- **SUPPLIED DATA**
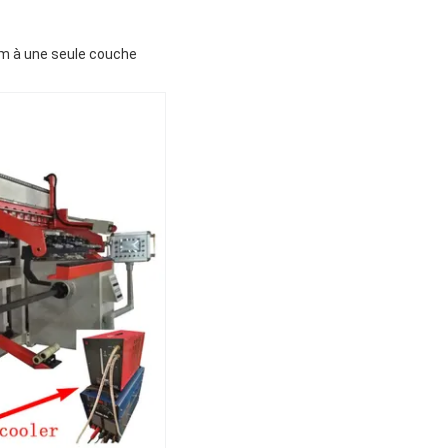
um à une seule couche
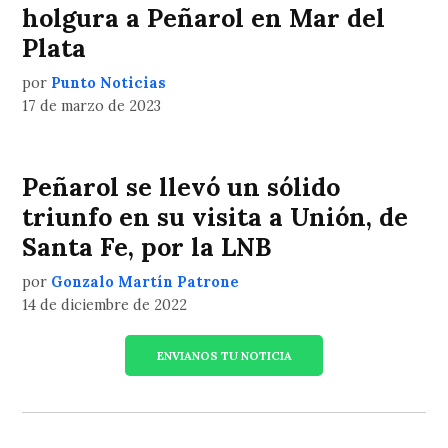
holgura a Peñarol en Mar del
Plata
por
Punto Noticias
17 de marzo de 2023
Peñarol se llevó un sólido
triunfo en su visita a Unión, de
Santa Fe, por la LNB
por
Gonzalo Martín Patrone
14 de diciembre de 2022
ENVIANOS TU NOTICIA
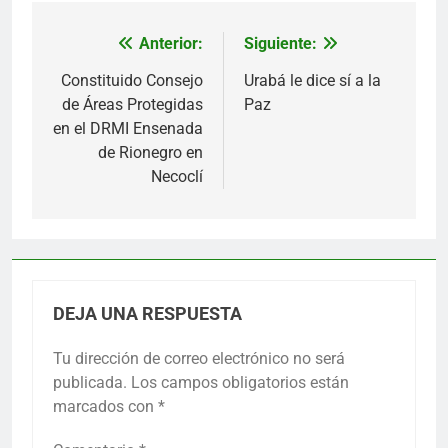
Anterior:
Siguiente:
Navegación
de
Constituido Consejo
Urabá le dice sí a la
de Áreas Protegidas
Paz
entradas
en el DRMI Ensenada
de Rionegro en
Necoclí
DEJA UNA RESPUESTA
Tu dirección de correo electrónico no será
publicada.
Los campos obligatorios están
marcados con
*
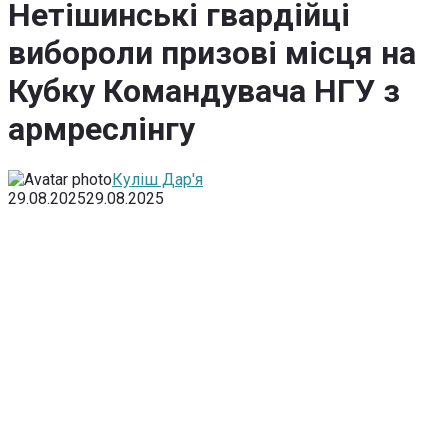
Нетішинські гвардійці
вибороли призові місця на
Кубку Командувача НГУ з
армреслінгу
Куліш Дар'я
29.08.2025
29.08.2025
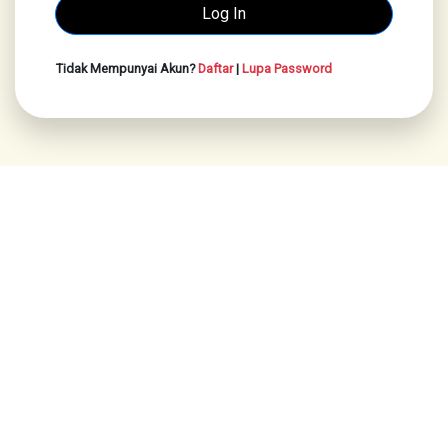
Tidak Mempunyai Akun?
Daftar
|
Lupa Password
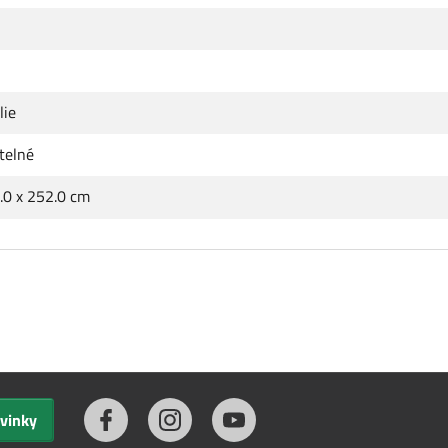
lie
telné
.0 x 252.0 cm
ovinky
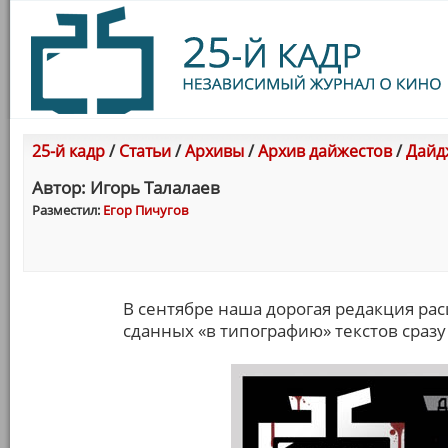
25-й кадр
/
Статьи
/
Архивы
/
Архив дайжестов
/
Дaйдж
Автор: Игорь Талалаев
Разместил:
Егор Пичугов
В сентябре наша дорогая редакция рас
сданных «в типографию» текстов сразу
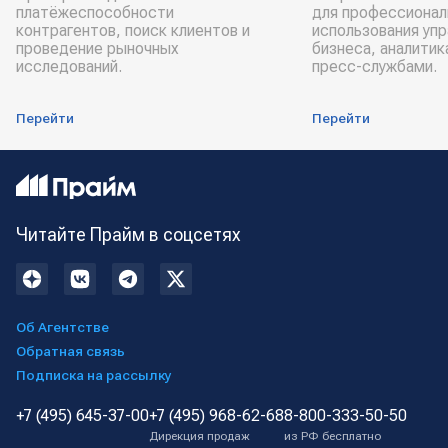
платёжеспособности
для профессионал
контрагентов, поиск клиентов и
использования уп
проведение рыночных
бизнеса, аналитик
исследований.
пресс-службами.
Перейти
Перейти
Читайте Прайм в соцсетях
Об Агентстве
Обратная связь
Подписка на рассылку
+7 (495) 645-37-00
+7 (495) 968-62-68
8-800-333-50-50
Дирекция продаж
из РФ бесплатно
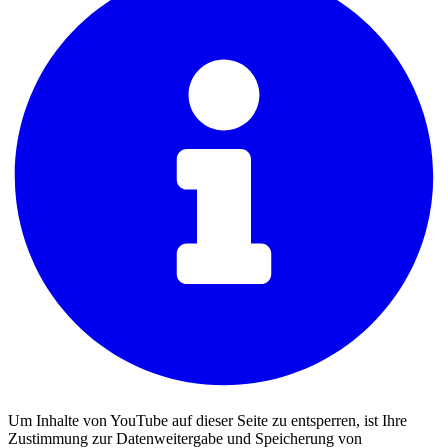
Um Inhalte von YouTube auf dieser Seite zu entsperren, ist Ihre
Zustimmung zur Datenweitergabe und Speicherung von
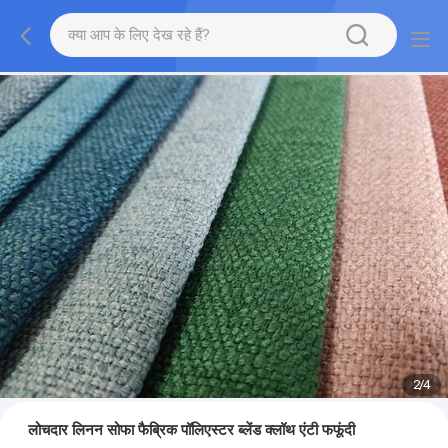
2
/
4
लोचदार लिनन सोफा फैब्रिक पॉलिएस्टर ब्लेंड क्लॉथ एंटी फफूंदी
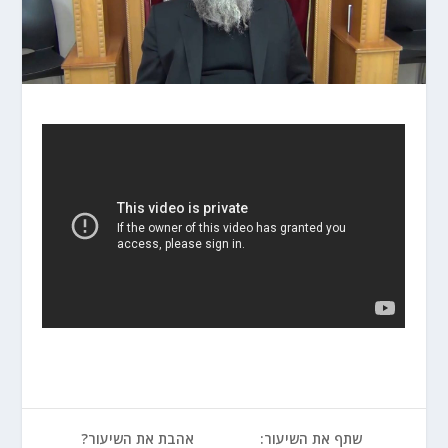
שתף את השיעור:
אהבת את השיעור?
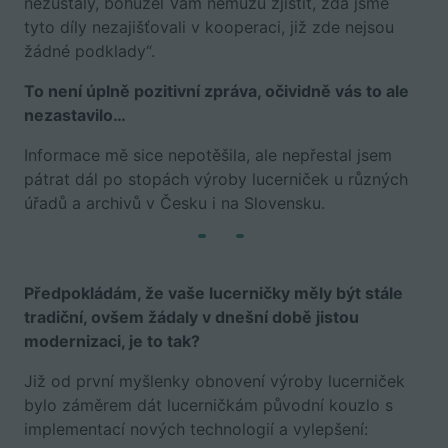
nezůstaly, bohužel Vám nemůžu zjistit, zda jsme
tyto díly nezajišťovali v kooperaci, již zde nejsou
žádné podklady“.
To není úplně pozitivní zpráva, očividně vás to ale
nezastavilo…
Informace mě sice nepotěšila, ale nepřestal jsem
pátrat dál po stopách výroby lucerniček u různých
úřadů a archivů v Česku i na Slovensku.
Předpokládám, že vaše lucerničky měly být stále
tradiční, ovšem žádaly v dnešní době jistou
modernizaci, je to tak?
Již od první myšlenky obnovení výroby lucerniček
bylo záměrem dát lucerničkám původní kouzlo s
implementací nových technologií a vylepšení:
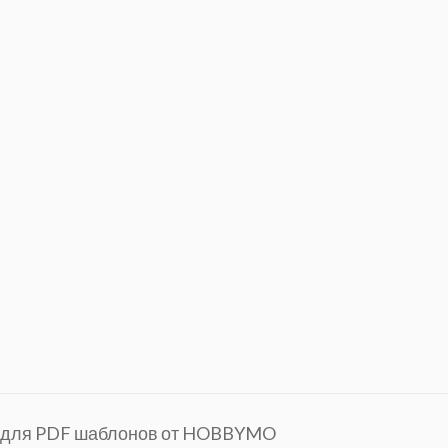
я для PDF шаблонов от HOBBYMO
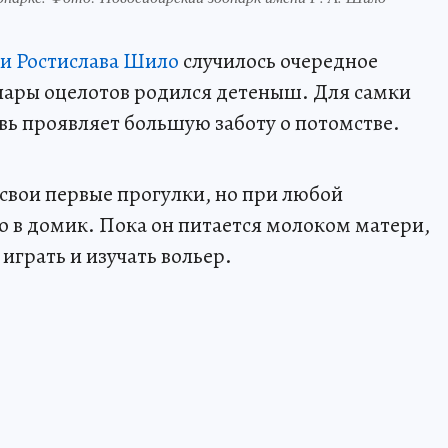
и Ростислава Шило
случилось очередное
 пары оцелотов родился детеныш. Для самки
вь проявляет большую заботу о потомстве.
свои первые прогулки, но при любой
о в домик. Пока он питается молоком матери,
играть и изучать вольер.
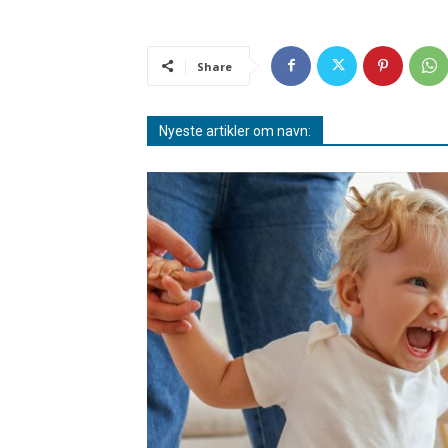
Share
Nyeste artikler om navn:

- **YOUR ASSIGNMENT**
I need the entries printed exactly, with each picture left out.

- **ANSWER FOR THIS EXERCISE**
um à une seule couche
holgura a Peñarol en Mar del
Plata
por
Punto Noticias
17 de marzo de 2023
Peñarol se llevó un sólido
triunfo en su visita a Unión, de
Santa Fe, por la LNB
por
Gonzalo Martín Patrone
14 de diciembre de 2022
ENVIANOS TU NOTICIA
Anterior:
Siguiente:
Navegación
de
Constituido Consejo
Urabá le dice sí a la
de Áreas Protegidas
Paz
entradas
en el DRMI Ensenada
de Rionegro en
Necoclí
DEJA UNA RESPUESTA
Tu dirección de correo electrónico no será
publicada.
Los campos obligatorios están
marcados con
*
Нетішинські гвардійці
вибороли призові місця на
Кубку Командувача НГУ з
армреслінгу
Куліш Дар'я
29.08.2025
29.08.2025
Tidak Mempunyai Akun?
Daftar
|
Lupa Password
lie
telné
.0 x 252.0 cm
ovinky
25-й кадр
/
Статьи
/
Архивы
/
Архив дайжестов
/
Дaйдж
Автор: Игорь Талалаев
Разместил:
Егор Пичугов
В сентябре наша дорогая редакция рас
сданных «в типографию» текстов сразу
платёжеспособности
для профессионал
контрагентов, поиск клиентов и
использования уп
проведение рыночных
бизнеса, аналитик
исследований.
пресс-службами.
Перейти
Перейти
Читайте Прайм в соцсетях
Об Агентстве
Обратная связь
Подписка на рассылку
+7 (495) 645-37-00
+7 (495) 968-62-68
8-800-333-50-50
Дирекция продаж
из РФ бесплатно
Um Inhalte von YouTube auf dieser Seite zu entsperren, ist Ihre
Zustimmung zur Datenweitergabe und Speicherung von
2
/
4
लोचदार लिनन सोफा फैब्रिक पॉलिएस्टर ब्लेंड क्लॉथ एंटी फफूंदी
שתף את השיעור:
אהבת את השיעור?
nezůstaly, bohužel Vám nemůžu zjistit, zda jsme
tyto díly nezajišťovali v kooperaci, již zde nejsou
žádné podklady“.
To není úplně pozitivní zpráva, očividně vás to ale
nezastavilo…
Informace mě sice nepotěšila, ale nepřestal jsem
pátrat dál po stopách výroby lucerniček u různých
úřadů a archivů v Česku i na Slovensku.
Předpokládám, že vaše lucerničky měly být stále
tradiční, ovšem žádaly v dnešní době jistou
modernizaci, je to tak?
Již od první myšlenky obnovení výroby lucerniček
bylo záměrem dát lucerničkám původní kouzlo s
implementací nových technologií a vylepšení:
я для PDF шаблонов от HOBBYMO
и Ростислава Шило
случилось очередное
 пары оцелотов родился детеныш. Для самки
вь проявляет большую заботу о потомстве.
свои первые прогулки, но при любой
о в домик. Пока он питается молоком матери,
играть и изучать вольер.
Share
Nyeste artikler om navn:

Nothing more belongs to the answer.